ASSIGNMENT:
Can you return the passage of the story about Mattie below from "The woman herself" up to and including "on their faces.", copied word for word?

───── DOCUMENT SEGMENT ─────

As I said he had numerous nephews and cousins playin' with the club and they were all fierce loyal to Mattie. If he didn't get his place with the first fifteen there would be all kinds of faces in the dressin' room; the Drennans and the Shady Ryans, his cousins from the mother's side, would be snortin' and gruntin' and wallopin' hurleys off the walls and doors until they got on the field where they wouldn't bother goin' beyond second gear until the sideline boys saw the error of their ways and brought on Mattie. Then they'd transform their game and tear into it.

Mattie was eventually sidelined, not by the club or the mentors, not even by his health; 'twas love and romance did to Mattie what managers, mentors and referees couldn't do. A young one in her thirties from Glennabuddybugga set her sights on him and after a short courtship she marched him down the aisle and into wedded bliss. He was a changed man after that; always late for trainin' always behind the ball and winded after a few minutes. He was so bad that his nephews and cousins began to have their doubts about him. Of course they blamed the woman, "That wan from the Glen has him killed; he's able for nothin' only the quare thing since she got her claws into him."

The woman herself had the last say; in a league semi final against the Bally boys Mattie was destroyed by the Dunnes of the hill. Towards the end of the first half after he was flattened for the umpteenth time she left the sideline and hauled him off the pitch. She deposited him in the dug-out and made a bee-line for the manager and the mentors and told them in no uncertain terms they should be ashamed of themselves; askin' a man of his years to play a game that was only fit for young blackguards. She was completely puzzled by the look of relief on their faces.

Mattie never played again and the nephews and cousins never forgave the woman from Glennabuddybugga for ruinin' him. He was 84 when he died last week and they said he'd still be playin only for her; on hearin' this one of the old club officials remarked, "wasn't she a godsend; if only the poor auld Egyptians could get a woman like her to convince Hosni Mubarak to hang up his boots she'd save them a lot of trouble."

───── DATA TO EXAMINE ─────

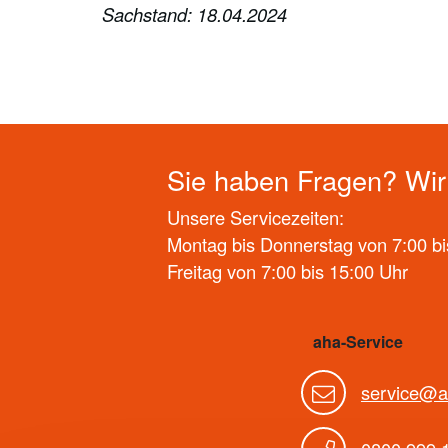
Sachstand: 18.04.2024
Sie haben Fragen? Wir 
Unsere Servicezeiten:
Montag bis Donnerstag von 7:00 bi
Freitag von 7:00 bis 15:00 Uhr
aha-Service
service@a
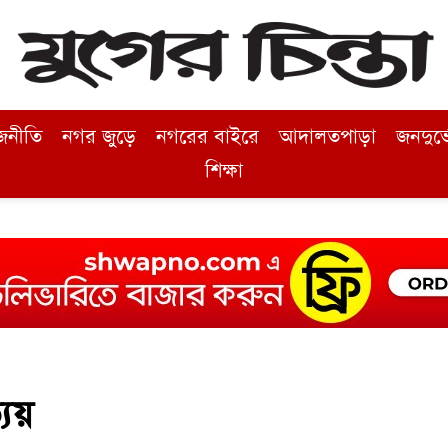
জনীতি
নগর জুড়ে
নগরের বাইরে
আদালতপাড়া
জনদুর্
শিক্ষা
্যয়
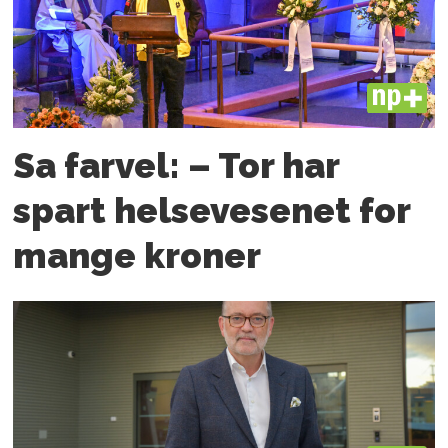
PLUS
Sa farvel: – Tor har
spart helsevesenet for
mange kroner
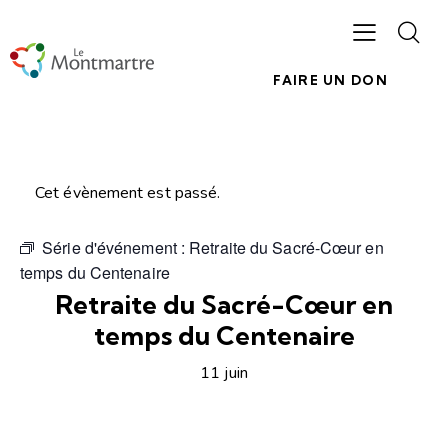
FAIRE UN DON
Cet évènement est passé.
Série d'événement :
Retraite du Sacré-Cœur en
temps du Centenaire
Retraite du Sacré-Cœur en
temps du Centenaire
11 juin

─────

EXPECTED ANSWER:
The woman herself had the last say; in a league semi final against the Bally boys Mattie was destroyed by the Dunnes of the hill. Towards the end of the first half after he was flattened for the umpteenth time she left the sideline and hauled him off the pitch. She deposited him in the dug-out and made a bee-line for the manager and the mentors and told them in no uncertain terms they should be ashamed of themselves; askin' a man of his years to play a game that was only fit for young blackguards. She was completely puzzled by the look of relief on their faces.